Of course, this covers a lot of ground and applies beyond the concerns of academic researchers. So I split my talk into three broad areas:
- What is originality and why is it lost?
- Where did we lose it? Or is it simply misplaced?
- Assuming it is lost – how do we find it again?
1. The first part drew from Alvesson and Sandberg, and we discussed different types of originality in research: from path-breaking mega-discoveries, to more incremental (but powerful) work. I think it is fair to say that what constitutes originality is highly context dependent!
But has originality been lost? From an academic view, maybe it is becoming harder to see it, rather than being lost entirely. As others have noted – the pressure on academics to ‘publish or perish’ means more work is being nuanced to fit the needs of incrementalism in journal publishing efforts. While this is extremely difficult (i.e. blind peer review), does it encourage the kind of conceptual or practical risk taking associated with major, paradigm-shifting, research?

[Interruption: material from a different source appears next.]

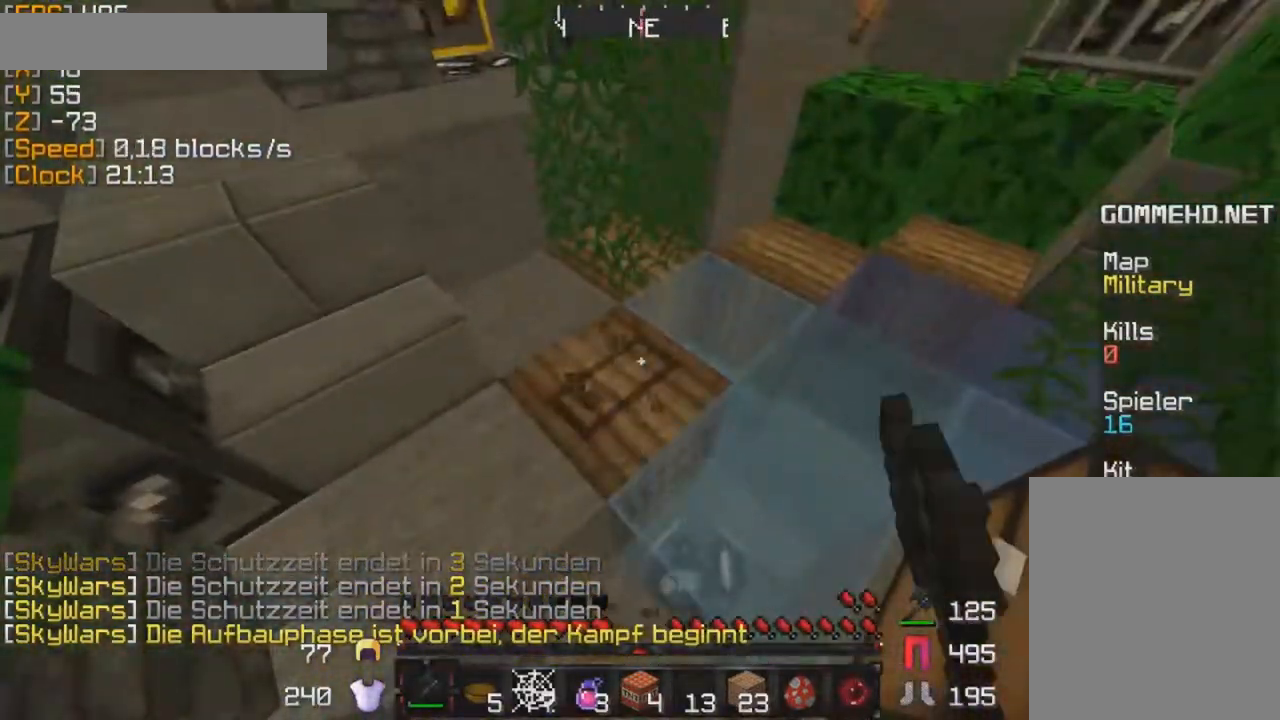
{"keys": [], "mouse": ["left"], "events": [[251, "s", "down"], [467, "s", "up"]]}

2. The second part is interesting to me from at least two perspectives. Firstly, as a scholar, I’m interested in the debate surrounding originality as well reflexively considering the merits of my own research efforts. Navel-gazing this might be, but necessary if academics are to develop their research strategically, with a view of deeper contributions to shaping the ideas surrounding our times. Evidently, business-as-usual won’t cut it.
Secondly, as the course director of the PhD by Practice-based Research, I try to consider originality from the view my students would take – as senior practitioners in an array of industries, sectors and fields. What constitutes novelty for practitioners is very different to the scholar, and we (scholars) are often guilty of neglecting the many different voices out there seeking to contribute to and create, original, practical research.

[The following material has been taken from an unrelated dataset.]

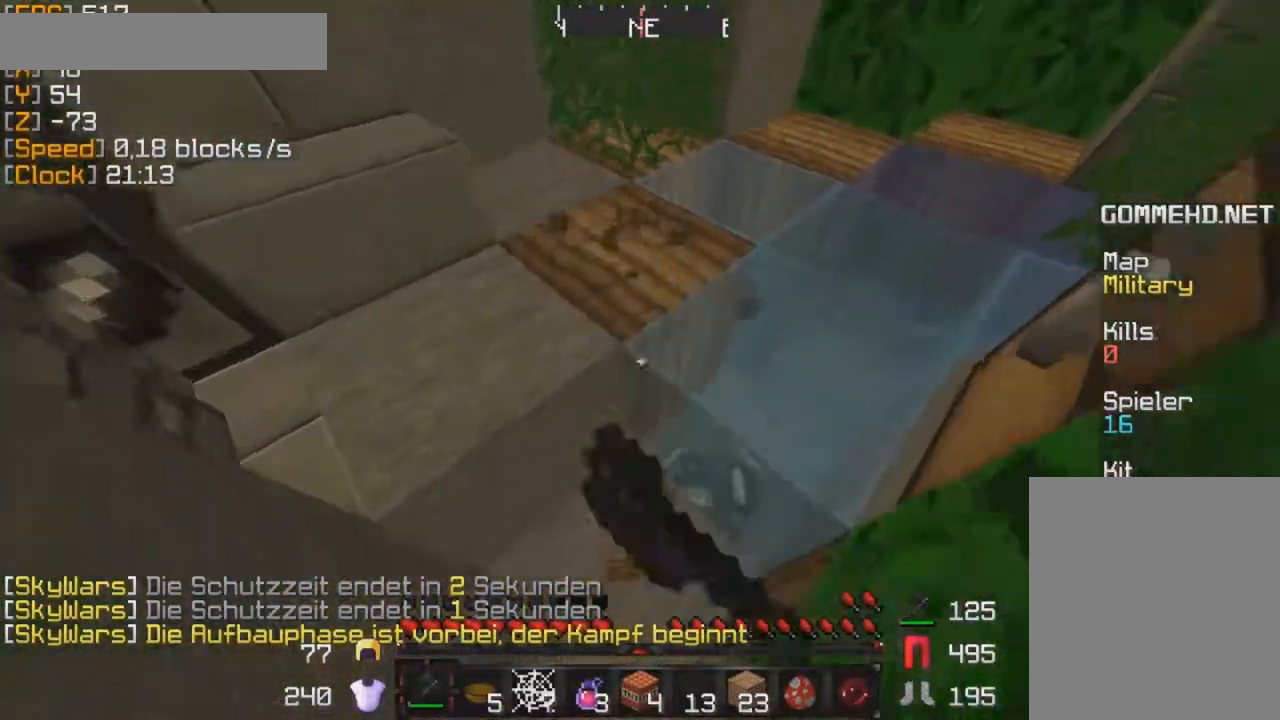
{"keys": [], "mouse": [], "events": [[417, "mouse_left", "up"]]}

3. The third part closed the discussion, and we focused on the role of originality in research training as a major route to re-finding originality. One of the key aspects of a great, and impactful, PhD thesis is the ‘originality’ of its contributions. Being able to demonstrate these contributions in a compelling way develops over the course of the PhD, and is one of the great moments in the PhD journey.
That said, our creation of PhD opportunities also tends to fit the topic interests of potential supervisors, as topic experts, as much as the individual interests of research students. Scholarship opportunities are often framed as such, as are funded research places arising from grant-funded research. We might also consider the quality of training we offer research students, whether we are equipping emerging researchers with the critical and analytical skills they’ll need to pursue original research programmes of their own devising – beyond the research degree and impactful into society.
I invite your own reflections on this piece, either in general or specifically to your own approach(es) to research. Thanks for reading.